De façon étonnante, ce fut Bard qui reprit la parole le premier, dardant un regard sombre et dépourvu de joie sur le roi des Elfes.

« Je pense qu'il est temps que Sigrid et moi quittions Vert-Bois-le-Grand, Votre Altesse. »

Sans attendre une réponse de la part de Thranduil – qui, de toute manière, se sentait tellement bouleversé par l'émotion qu'il venait d'expérimenter qu'il aurait été incapable de formuler une phrase cohérente – Bard inclina la tête en direction de son hôte et quitta la chambre d'un pas décidé, son attitude ayant changé du tout au tout.

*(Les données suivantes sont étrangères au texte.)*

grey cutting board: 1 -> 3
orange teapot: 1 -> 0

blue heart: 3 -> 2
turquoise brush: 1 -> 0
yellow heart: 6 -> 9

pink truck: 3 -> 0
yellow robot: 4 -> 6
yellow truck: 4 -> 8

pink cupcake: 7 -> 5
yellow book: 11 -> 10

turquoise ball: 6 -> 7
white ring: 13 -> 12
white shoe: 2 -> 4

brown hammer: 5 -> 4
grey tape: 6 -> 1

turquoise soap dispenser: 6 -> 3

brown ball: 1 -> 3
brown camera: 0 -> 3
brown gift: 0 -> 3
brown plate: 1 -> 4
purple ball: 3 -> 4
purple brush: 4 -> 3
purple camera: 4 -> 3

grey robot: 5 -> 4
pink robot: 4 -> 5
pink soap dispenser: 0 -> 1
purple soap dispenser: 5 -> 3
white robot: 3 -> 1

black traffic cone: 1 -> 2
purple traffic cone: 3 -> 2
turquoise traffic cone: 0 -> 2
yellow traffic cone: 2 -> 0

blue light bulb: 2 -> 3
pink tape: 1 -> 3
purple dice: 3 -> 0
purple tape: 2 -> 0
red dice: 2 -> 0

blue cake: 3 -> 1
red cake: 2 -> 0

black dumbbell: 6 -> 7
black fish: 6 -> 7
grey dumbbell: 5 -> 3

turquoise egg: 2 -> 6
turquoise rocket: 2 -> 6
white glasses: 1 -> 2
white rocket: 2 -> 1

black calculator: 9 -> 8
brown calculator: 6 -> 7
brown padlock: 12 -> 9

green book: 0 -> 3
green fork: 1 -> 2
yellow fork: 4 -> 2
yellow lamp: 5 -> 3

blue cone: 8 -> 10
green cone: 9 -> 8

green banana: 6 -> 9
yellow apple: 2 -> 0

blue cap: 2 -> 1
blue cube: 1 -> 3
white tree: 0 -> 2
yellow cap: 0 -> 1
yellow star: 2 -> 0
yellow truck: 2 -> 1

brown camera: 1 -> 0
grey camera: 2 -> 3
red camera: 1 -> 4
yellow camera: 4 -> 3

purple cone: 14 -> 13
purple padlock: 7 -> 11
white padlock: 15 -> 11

Thranduil suivit du regard sa silhouette qui s'éloignait, perplexe.

« Law den aníron », murmura-t-il simplement au bout d'un moment, les yeux posés sur l'encadrement de la porte.

Puis, refusant de se confronter aux émotions contradictoires qui s'emparaient de lui, et refusant tout autant de réfléchir aux dernières paroles de Bard, Thranduil quitta à son tour sa chambre afin de regagner une nouvelle fois la forêt, bercé par le hurlement du vent et conforté par la pénombre qui le cachait du reste du monde.